DATA PROVIDED START

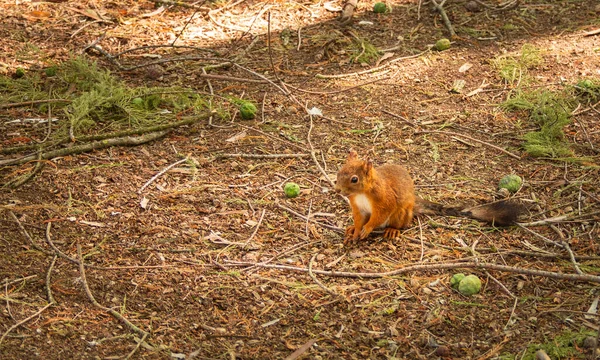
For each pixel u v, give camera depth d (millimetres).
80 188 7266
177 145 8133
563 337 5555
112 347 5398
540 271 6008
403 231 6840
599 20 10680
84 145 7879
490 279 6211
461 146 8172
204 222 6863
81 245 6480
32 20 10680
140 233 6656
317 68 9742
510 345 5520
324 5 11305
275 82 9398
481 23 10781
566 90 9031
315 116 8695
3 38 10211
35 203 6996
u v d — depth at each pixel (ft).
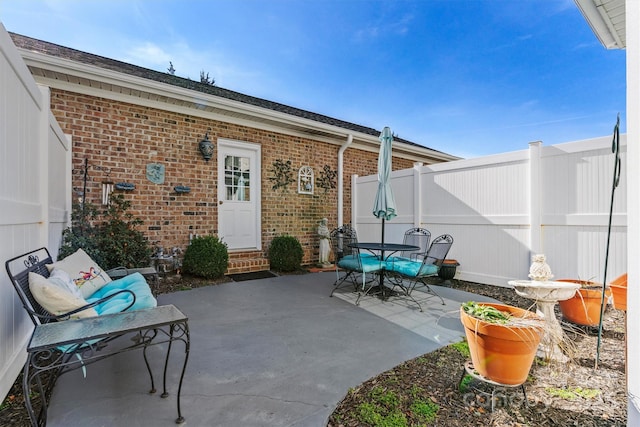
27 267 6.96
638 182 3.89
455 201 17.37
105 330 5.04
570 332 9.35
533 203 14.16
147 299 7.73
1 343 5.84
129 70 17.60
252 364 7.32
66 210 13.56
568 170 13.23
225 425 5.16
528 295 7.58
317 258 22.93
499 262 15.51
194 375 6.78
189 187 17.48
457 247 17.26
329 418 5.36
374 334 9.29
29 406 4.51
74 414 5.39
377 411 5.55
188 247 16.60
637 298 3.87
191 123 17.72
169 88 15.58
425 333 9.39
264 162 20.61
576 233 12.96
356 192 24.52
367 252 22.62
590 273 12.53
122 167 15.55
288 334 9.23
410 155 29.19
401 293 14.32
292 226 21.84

DATA PROVIDED END
DATA PROVIDED START

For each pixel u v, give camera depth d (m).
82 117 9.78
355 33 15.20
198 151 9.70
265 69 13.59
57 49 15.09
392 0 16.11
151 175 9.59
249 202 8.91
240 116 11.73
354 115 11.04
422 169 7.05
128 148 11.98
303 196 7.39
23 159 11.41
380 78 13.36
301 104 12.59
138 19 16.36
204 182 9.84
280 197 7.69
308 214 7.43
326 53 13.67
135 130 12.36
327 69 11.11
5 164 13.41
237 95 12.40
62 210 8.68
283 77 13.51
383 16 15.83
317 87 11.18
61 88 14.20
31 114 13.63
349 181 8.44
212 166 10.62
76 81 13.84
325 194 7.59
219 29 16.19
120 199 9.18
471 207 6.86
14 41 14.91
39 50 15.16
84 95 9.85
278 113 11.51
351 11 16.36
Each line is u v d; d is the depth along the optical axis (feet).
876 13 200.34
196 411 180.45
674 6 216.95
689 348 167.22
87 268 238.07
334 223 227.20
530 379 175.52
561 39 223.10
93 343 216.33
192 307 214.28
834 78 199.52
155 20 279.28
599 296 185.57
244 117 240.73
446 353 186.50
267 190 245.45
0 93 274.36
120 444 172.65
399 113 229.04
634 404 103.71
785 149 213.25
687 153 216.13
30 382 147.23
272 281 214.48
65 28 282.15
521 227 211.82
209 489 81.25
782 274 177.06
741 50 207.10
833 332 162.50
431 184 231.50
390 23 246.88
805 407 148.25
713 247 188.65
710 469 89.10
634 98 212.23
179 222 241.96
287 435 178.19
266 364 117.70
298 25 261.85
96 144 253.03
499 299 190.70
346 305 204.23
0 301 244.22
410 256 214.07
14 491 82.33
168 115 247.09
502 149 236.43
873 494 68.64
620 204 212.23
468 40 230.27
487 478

DATA PROVIDED END
DATA PROVIDED START

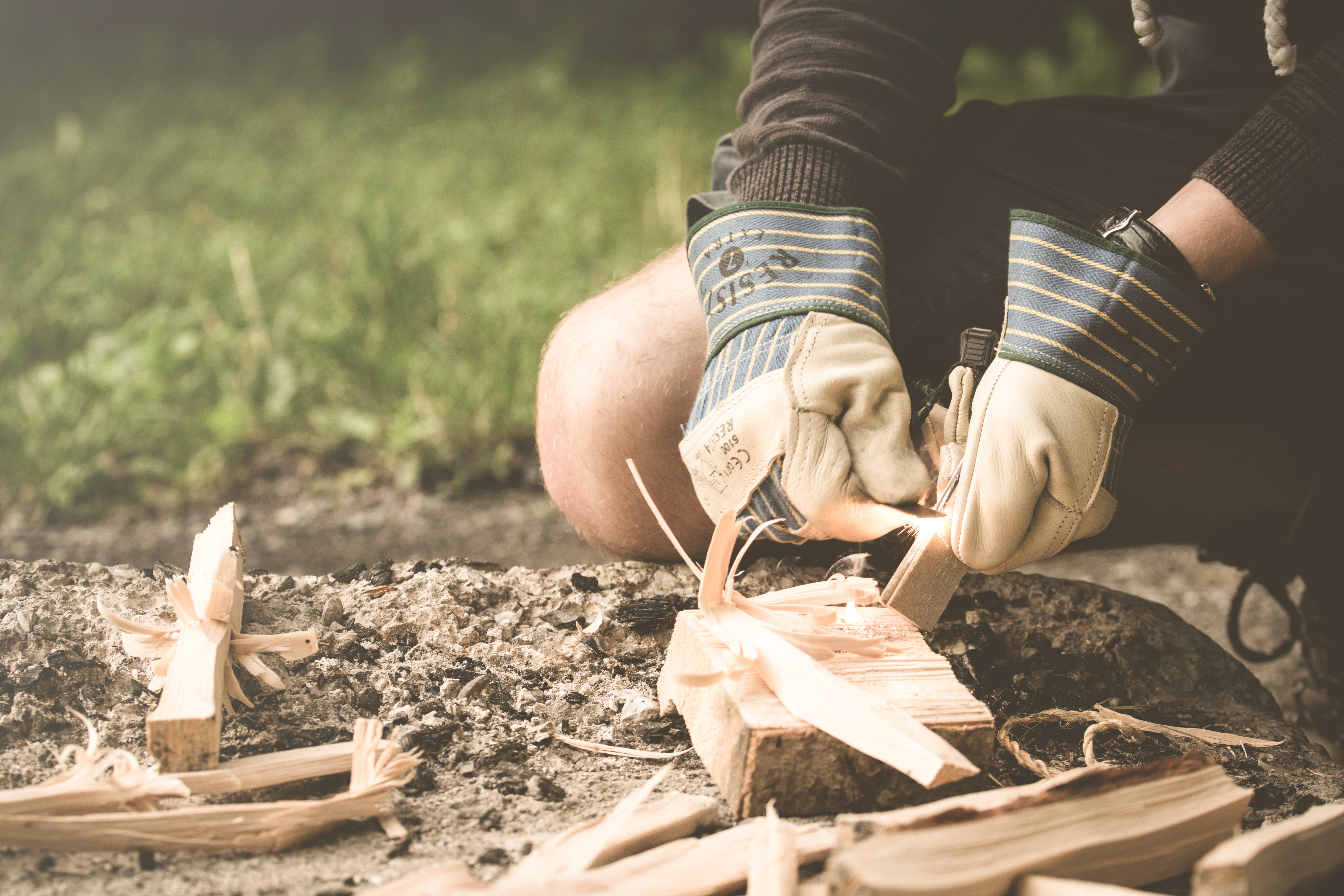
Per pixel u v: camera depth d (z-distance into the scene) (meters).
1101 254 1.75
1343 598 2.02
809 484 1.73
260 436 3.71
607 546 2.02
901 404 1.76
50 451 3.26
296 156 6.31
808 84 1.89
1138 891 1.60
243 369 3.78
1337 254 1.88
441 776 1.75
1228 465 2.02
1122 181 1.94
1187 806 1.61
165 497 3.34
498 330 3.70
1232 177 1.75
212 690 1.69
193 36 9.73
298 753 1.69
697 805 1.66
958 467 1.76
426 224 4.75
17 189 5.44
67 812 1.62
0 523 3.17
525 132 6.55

DATA PROVIDED END

- TASK DETAILS: Taking the records above, retype every line from the one with "326 53 13.67" down to the one with "351 11 16.36", exactly and with nothing else.

- ANSWER:
326 53 13.67
135 130 12.36
327 69 11.11
5 164 13.41
237 95 12.40
62 210 8.68
283 77 13.51
383 16 15.83
317 87 11.18
61 88 14.20
31 114 13.63
349 181 8.44
212 166 10.62
76 81 13.84
325 194 7.59
219 29 16.19
120 199 9.18
471 207 6.86
14 41 14.91
39 50 15.16
84 95 9.85
278 113 11.51
351 11 16.36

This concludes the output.